What Is the Medicare Shared Savings Program?

Old Couple using a laptop to find the best Medicare Shared Savings Program

Whenever a new administration enters the White House, Medicare is one of the biggest issues the incoming President and his team must handle. The race is on to make the health care system sustainable. As a result, Medicare is transforming from a fee-for-service system, where physicians are paid depending on what they do (prescriptions, etc.), to a system where value is key and doctors receive payment according to the quality of outcomes.

The Role of the Medicare Shared Savings Program (MSSP)

In this program, accountable care organizations (ACOs) earn money for taking care of Medicare beneficiaries and are allowed keep part of any money they save the system. According to CMS, there are now 480 ACOs participating in the MSSP, and they serve over nine million people. Ninety-nine new organizations joined for 2017, and the program is growing at a remarkable rate. On January 1, 2016, the program served just 1.3 million Medicare beneficiaries.

The purpose of the Medicare Shared Savings Program is to encourage providers to improve the quality of care while decreasing unnecessary costs. Eligible providers, hospitals, and physicians must join an ACO to participate, and the program is gaining steam because high-quality providers can potentially earn substantial rewards.

How Do Providers Earn?

First, only ACOs that serve a minimum of 5,000 Medicare beneficiaries are eligible. All providers must:

  • Promote beneficiary engagement and evidence-based medicine.
  • Provide internal reports on quality and cost metrics.
  • Provide coordinated care across and among specialists, primary care physicians, and acute/post-acute providers.

Here are a few things for providers to note:

Different Tracks

The MSSP consists of three tracks, and the incentives vary across the trio. Providers willing to take more risk are capable of gaining greater rewards. Beneficiary assignment dictates who becomes an ACO patient and decides how much an organization earns.

With Tracks 1 and 2, patients are assigned at the end of the year, so you cannot focus on specific patients. With Track 3, you receive the list before the end of the year, and organizations that take the highest risk get the most information.

Benchmarks and Caps

The “Shared Savings” part of the program relates to incentives, and the CMS sets a number of benchmarks. Organizations receive money when they reduce expenditures based on the CMS’ cost and quality benchmarks. For Track 1, you receive 50 percent of all generated savings. This increases to 60 percent on Track 2 and 75 percent on Track 3.

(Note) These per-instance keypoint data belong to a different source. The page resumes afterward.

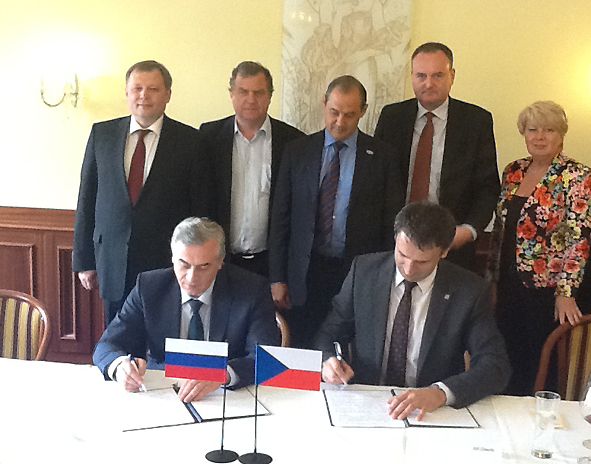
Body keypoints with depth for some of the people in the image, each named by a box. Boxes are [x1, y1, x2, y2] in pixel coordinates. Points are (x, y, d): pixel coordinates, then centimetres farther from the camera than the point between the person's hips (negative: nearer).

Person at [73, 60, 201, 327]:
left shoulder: (188, 140, -2)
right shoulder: (102, 134, 6)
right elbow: (87, 198, 8)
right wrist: (83, 260, 5)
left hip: (167, 264, -2)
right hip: (113, 261, 3)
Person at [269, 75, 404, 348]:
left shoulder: (380, 156, 3)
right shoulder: (297, 152, 6)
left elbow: (392, 223, 4)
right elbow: (280, 218, 6)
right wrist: (277, 277, 2)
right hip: (305, 275, 1)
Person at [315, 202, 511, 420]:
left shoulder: (471, 291, -7)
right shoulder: (364, 270, -1)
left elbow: (496, 366, -12)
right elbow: (328, 334, 7)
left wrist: (440, 392, -29)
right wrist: (328, 361, -17)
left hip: (428, 412, 0)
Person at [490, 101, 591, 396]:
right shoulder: (513, 171, 7)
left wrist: (566, 293, -18)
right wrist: (493, 277, 12)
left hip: (546, 288, -5)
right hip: (507, 285, 5)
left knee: (538, 365, 6)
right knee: (507, 360, 14)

Medicare has set a cap on what it pays organizations for saving money. For Track 1, you receive 10 percent of benchmarked expenditures. This rises to 15 percent on Track 2 and 20 percent on Track 3.

Minimum Savings Rate

Organizations must save a certain amount before they are eligible for rewards. For Track 1, you must save 2to3.9 percent of the cost benchmark; the exact percentage depends on the number of patients you treat. The rate is lower for ACOs that treat a large number of patients. For Tracks 2 and 3, organizations can choose no savings limit, a range between 0.5 and 2 percent, or a range that depends on the number of patients seen.

Minimum Loss Rate

This only applies to Tracks 2 and 3, where the minimum loss rate is the same as the minimum savings rate. If you exceed the benchmark by a certain percentage, you must pay part of the cost to the CMS.

MSSP Performance and Quality Measures

The key tenet of the MSSP is the use of quality performance measures by ACOs. It is certainly a tricky task as providers are expected to link financial performance with quality. The CMS says that quality measures must focus on continuous improvement, and it revolves around these three goals:

  • Improved care for patients
  • Improved health for populations
  • A reduction in expenditures

There are 33 measures used to measure clinical quality, and they include four sections:

  1. Preventive Health
  2. At-risk Populations
  3. Patient and Caregiver Experience
  4. Care Coordination and Patient Safety

Final Words

The MSSP will continue to evolve, although it is important to note that setting up an ACO costs an average of $1.6 million. The government has actively sought to improve the program over the last few years; we are interested to see whether the new administration will continue along this path.